Excerpted passage:

● ● ●

When a policy violation is detected, Fugue automatically creates a remediation plan to correct the issue. This can include updating cloud configurations, taking action on cloud resources, and sending alerts to security teams. Fugue provides visibility into all policy violations and remediation actions, enabling security teams to track and audit changes made to cloud configurations.
Additionally, Fugue’s cloud resource visualization tools provide auto-generated visualizations of cloud resources, configurations, and relationships, which help teams understand and track changes over time.
Here’s a closer look at two open source OPA-focused solutions developed by Fugue, and also deep dive into Fugue Risk Manager, an essential component of Fugue as a SaaS solution.
Regula was developed by Fugue to help organizations assess their cloud infrastructure for compliance with security and regulatory standards. It also leverages the OPA framework to provide a Policy as Code approach to security and compliance.
The tool works by analyzing cloud infrastructure configurations and comparing them against defined policies. It supports scanning infrastructure configurations stored in various formats, including AWS CloudFormation, AWS Kubernetes manifests, and Terraform. When a violation is detected, Regula provides detailed information about the issue and guidance on how to remediate it.
One of the key benefits of Regula is that it can be integrated into a CI/CD pipeline so that organizations can assess their cloud infrastructure for compliance as part of their software delivery process. This helps ensure that compliance and security issues are caught early and can be addressed quickly.
Fregot is a valuable tool for anyone working with the Rego policy language, which is used in the OPA policy engine. With Fregot, developers can evaluate expressions, debug code, test policies, and more, all in a lightweight, user-friendly environment.
Unlike the OPA agent, which provides general-purpose components and functionality that are specifically designed for Kubernetes, Fregot was developed to provide a streamlined, Rego-specific toolkit that can be used to enhance the development experience.
This includes useful tools for debugging Rego queries and modules, as well as enhanced error messages that make it easier to identify and fix issues. Fregot also offers ease of extending and experimenting with different language features, making it an excellent choice for developers who want to experiment with the Rego language and explore its full potential.
Fugue Risk Manager
Fugue Risk Manager is an essential tool to consider as part of AWS IAM security tooling when hardening IAM architecture and improving an organization’s overall security posture.
It helps address the risks associated with cloud infrastructure by providing security and compliance and provides infrastructure teams with a single source of truth.
Fugue Risk Manager scans cloud environments to discover running cloud infrastructure resources and identify infrastructure compliance violations. It provides continuous security and compliance for AWS environments by detecting and mitigating security risks in real time.
Once known-good infrastructure baselines have been established, Fugue Risk Manager can identify unauthorized changes and configuration drift. It automatically remediates drift events back to the provisioned baseline, ensuring that infrastructure remains secure and compliant.
The tool also generates reports on remediation events for compliance, allowing organizations to maintain an audit trail of their cloud infrastructure changes.
In addition to identifying misconfigurations, vulnerabilities, and policy violations in AWS accounts, Fugue Risk Manager also provides continuous monitoring and reporting to help organizations understand the state of their infrastructure security and take action to address any identified risks.
Additionally, Fugue Risk Manager integrates with other AWS security tools such as AWS Security Hub, AWS Config, and AWS Inspector, to provide a comprehensive view of security across an organization’s AWS environment.

● ● ●

Excerpted data:
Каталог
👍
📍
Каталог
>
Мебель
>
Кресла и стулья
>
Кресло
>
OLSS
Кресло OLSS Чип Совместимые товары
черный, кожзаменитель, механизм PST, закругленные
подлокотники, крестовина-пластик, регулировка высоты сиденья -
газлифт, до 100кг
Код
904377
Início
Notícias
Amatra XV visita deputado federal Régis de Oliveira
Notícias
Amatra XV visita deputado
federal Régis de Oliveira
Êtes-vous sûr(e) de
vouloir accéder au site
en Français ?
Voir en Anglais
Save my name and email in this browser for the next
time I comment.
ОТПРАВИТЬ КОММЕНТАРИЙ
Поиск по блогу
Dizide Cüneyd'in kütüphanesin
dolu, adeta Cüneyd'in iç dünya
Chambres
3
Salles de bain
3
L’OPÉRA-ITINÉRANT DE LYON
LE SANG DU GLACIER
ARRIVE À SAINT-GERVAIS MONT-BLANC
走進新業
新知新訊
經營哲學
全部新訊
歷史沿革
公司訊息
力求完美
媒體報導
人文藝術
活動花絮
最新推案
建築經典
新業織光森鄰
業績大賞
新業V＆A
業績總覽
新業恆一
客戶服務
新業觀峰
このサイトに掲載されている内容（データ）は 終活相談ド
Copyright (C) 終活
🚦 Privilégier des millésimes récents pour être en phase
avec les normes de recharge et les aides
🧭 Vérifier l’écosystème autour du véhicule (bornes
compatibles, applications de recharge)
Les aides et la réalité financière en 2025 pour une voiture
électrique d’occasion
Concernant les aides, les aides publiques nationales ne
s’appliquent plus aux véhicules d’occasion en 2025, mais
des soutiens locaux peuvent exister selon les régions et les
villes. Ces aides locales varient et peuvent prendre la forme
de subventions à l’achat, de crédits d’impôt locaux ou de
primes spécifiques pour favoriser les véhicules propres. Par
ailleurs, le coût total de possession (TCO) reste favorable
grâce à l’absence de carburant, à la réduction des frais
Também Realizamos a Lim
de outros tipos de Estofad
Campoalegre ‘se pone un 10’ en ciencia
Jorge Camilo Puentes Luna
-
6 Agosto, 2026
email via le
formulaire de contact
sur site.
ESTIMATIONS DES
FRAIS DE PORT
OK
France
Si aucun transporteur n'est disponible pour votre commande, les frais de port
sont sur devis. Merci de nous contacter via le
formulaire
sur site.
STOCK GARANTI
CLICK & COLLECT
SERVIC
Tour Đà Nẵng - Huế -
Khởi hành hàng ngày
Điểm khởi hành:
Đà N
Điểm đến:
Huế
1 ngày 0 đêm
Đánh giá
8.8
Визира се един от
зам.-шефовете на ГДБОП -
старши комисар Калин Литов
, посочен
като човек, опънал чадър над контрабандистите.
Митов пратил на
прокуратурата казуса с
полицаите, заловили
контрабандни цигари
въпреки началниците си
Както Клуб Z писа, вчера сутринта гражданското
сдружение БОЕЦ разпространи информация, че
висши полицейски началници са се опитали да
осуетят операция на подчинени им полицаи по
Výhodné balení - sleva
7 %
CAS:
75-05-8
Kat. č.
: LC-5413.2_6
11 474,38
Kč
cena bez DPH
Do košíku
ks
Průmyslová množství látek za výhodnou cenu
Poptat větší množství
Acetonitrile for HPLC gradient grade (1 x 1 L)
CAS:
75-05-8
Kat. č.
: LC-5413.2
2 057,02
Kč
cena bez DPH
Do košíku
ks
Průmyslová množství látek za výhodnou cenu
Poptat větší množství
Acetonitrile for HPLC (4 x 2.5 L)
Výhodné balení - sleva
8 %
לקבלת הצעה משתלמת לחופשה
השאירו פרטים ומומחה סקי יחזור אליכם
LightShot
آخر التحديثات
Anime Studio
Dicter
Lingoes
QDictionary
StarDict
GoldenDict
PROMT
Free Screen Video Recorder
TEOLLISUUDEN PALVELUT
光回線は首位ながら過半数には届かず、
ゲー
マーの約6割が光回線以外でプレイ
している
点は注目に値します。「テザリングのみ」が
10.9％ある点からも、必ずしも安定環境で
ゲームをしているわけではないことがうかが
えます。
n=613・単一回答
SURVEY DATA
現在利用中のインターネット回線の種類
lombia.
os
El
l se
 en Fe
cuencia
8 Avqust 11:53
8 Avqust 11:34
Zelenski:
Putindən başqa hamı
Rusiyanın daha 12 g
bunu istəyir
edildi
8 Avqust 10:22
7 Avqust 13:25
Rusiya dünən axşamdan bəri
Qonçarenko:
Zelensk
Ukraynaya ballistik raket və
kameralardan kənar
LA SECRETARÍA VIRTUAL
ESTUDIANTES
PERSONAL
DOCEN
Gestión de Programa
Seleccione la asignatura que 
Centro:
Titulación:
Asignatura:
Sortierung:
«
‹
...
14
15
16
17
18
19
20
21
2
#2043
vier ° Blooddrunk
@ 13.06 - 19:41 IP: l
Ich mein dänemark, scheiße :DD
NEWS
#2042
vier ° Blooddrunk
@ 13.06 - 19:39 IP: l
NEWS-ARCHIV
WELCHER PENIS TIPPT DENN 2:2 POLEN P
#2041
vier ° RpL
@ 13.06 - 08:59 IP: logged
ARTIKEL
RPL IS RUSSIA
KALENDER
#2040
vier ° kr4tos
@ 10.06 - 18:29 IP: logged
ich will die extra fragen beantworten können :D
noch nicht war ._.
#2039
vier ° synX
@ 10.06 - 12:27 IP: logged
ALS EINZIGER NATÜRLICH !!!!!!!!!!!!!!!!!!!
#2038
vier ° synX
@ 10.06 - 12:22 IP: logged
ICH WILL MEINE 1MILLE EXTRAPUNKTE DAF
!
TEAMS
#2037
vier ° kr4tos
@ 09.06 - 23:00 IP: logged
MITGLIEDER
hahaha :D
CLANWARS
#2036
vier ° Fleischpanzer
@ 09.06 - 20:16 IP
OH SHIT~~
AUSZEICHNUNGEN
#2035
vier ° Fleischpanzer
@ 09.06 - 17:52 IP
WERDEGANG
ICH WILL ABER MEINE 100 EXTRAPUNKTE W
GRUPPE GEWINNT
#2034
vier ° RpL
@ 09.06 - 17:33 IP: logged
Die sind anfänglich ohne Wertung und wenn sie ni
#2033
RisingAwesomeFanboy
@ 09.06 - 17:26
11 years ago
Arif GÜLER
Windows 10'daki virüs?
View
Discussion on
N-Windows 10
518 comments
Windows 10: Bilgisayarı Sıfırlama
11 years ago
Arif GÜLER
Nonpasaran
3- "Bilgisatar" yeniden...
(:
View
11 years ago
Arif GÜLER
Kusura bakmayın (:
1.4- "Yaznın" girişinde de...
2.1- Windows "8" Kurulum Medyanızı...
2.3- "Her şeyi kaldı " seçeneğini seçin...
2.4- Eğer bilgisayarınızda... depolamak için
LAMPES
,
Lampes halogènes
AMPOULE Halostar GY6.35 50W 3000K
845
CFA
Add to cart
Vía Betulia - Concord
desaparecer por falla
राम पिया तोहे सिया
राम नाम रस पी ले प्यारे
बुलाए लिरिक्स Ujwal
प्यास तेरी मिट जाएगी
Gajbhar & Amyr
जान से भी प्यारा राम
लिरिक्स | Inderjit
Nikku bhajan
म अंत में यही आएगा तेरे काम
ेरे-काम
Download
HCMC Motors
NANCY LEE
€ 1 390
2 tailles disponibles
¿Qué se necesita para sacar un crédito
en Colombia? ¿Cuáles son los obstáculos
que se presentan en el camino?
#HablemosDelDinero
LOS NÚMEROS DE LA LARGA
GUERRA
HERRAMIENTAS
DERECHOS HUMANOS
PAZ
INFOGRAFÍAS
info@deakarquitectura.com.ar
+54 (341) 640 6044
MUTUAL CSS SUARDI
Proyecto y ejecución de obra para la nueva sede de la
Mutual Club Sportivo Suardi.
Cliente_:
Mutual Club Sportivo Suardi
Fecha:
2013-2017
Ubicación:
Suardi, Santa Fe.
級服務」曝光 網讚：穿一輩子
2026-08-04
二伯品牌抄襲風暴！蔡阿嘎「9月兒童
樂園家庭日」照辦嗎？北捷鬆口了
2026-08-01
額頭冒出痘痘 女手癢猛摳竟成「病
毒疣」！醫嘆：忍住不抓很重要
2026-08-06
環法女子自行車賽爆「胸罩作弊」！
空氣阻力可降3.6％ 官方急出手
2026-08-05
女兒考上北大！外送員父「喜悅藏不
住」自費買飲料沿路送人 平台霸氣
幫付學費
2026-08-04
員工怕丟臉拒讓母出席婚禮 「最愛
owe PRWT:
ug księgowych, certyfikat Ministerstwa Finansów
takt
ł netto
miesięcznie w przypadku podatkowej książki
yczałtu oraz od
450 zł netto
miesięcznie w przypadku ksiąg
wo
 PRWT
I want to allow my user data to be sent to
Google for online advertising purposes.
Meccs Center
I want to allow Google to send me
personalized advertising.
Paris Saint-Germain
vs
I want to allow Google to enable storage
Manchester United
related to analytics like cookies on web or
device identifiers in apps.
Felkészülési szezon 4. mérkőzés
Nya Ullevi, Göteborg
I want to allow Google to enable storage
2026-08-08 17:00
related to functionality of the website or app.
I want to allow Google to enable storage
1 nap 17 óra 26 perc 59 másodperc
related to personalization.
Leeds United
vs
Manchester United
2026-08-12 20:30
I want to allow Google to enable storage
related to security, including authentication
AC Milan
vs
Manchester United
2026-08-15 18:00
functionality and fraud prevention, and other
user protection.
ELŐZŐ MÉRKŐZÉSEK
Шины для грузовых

● ● ●

Your task: Reproduce everything in the Fugue tooling text from "It helps address" down to "in real time.", word for word. The listing plays no part in what is asked here.

Exercise solution:
It helps address the risks associated with cloud infrastructure by providing security and compliance and provides infrastructure teams with a single source of truth.
Fugue Risk Manager scans cloud environments to discover running cloud infrastructure resources and identify infrastructure compliance violations. It provides continuous security and compliance for AWS environments by detecting and mitigating security risks in real time.